Our study also shows in histological CE cases, embryo implantation rates, clinical pregnancy rates and ongoing pregnancy rates are similar between groups with and without antibiotic treatment. In reviewing selected 60 RIF patients in Part 2, we found that between pregnancy group and non-pregnancy group, the histological CE diagnosis rates were similar. Therefore, we believe endometrial biopsy cannot indicate the overall uterine cavity and endometrial states, since it is based on limited sample collection. On the other hand, embryo implantation may not demand such perfect condition as we thought. Even pathologically and immunohistochemically confirmed CE may not have great effect on implantation. Clinical RIF may have more complex and invisible causes for us to investigate [27]. Therefore, we believe Pipelle biopsy has only limited clinical value to diagnose CE, and may not be suitable for extensive screening for RIF patients.

Some other studies [3] suggest that untreated CE is detrimental to the IVF outcomes. However, the CE mentioned in these articles was diagnosed under hysteroscopy examination. Our study found that for RIF patients who were diagnosed CE due to abnormal hysteroscopy findings, antibiotic treatment can greatly increase implantation rate (18.6 vs. 4.9 %) and ongoing pregnancy rate (29.3 vs. 7.4 %) in subsequent transfer cycle (P < 0.05). Hysteroscopy can cover all uterine cavity, which facilitates the observation of endometrial thickness and vessel-filling state so that endometrial receptivity can be evaluated. CE diagnosed through hysteroscopy is likely to be correlated with chronic infection, since antibiotic treatment can clean the occult bacterial infection and increases embryo implantation rate.

To sum up, RIF is a difficult problem in IVF-ET, and the causes need to be investigated. CE occurs frequently in RIF patients, but the diagnosis methods are imperfect. Our results showed the discrepancy between pathology and hysteroscopy. In the clinical practice, diagnostic hysteroscopy should be a regular test for RIF patients, exploring the whole uterine cavity and detecting the presence of hyperemia, mucosal edema, and micropolyps, manifestations that can easily be ignored.
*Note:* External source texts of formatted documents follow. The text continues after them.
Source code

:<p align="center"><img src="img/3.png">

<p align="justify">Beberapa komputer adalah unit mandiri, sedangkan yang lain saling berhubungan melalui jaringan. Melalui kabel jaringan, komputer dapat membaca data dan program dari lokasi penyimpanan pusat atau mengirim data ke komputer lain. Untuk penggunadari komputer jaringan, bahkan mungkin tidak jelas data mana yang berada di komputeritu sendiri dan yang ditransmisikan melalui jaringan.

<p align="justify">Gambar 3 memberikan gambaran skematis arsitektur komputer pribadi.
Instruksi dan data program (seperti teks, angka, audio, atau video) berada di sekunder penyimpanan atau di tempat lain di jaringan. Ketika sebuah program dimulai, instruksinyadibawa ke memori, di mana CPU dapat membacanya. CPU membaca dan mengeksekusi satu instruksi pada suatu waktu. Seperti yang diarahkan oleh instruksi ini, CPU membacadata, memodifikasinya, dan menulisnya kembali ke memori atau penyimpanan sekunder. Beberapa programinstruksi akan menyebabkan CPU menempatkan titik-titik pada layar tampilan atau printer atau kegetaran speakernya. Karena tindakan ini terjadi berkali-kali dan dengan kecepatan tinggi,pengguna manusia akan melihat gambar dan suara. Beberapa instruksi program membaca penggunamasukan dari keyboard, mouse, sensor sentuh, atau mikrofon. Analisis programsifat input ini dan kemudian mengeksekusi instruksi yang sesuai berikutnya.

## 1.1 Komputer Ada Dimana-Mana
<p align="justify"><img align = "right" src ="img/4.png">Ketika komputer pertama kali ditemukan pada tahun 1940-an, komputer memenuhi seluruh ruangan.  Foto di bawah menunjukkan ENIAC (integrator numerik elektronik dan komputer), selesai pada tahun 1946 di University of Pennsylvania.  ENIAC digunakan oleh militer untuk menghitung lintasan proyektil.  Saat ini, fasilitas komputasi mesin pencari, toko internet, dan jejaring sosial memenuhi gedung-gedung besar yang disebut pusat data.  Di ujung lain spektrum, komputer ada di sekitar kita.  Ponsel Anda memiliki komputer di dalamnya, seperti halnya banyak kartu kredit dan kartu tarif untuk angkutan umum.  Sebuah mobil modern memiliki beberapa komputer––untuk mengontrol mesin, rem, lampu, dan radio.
The diagnosis of histological CE may be hampered by inadequate staining and preservation of the endometrial tissue, or plasma cell mimicking; Pipelle aspiration cannot show the whole endometrium condition, and so the antibiotic treatment cannot enhance IVF outcomes, though it can, sometimes, improve pathological manifestations. Therefore, we may conclude that diagnostic hysteroscopy has more clinical value in diagnosing infectious CE and the further antibiotic treatment for RIF patients.

This is a retrospective study with limited data. It requires prospective random controlled trial to further determine the mechanism of how histological CE and hysteroscopy CE influence the subsequent cycle IVF outcome of RIF patients.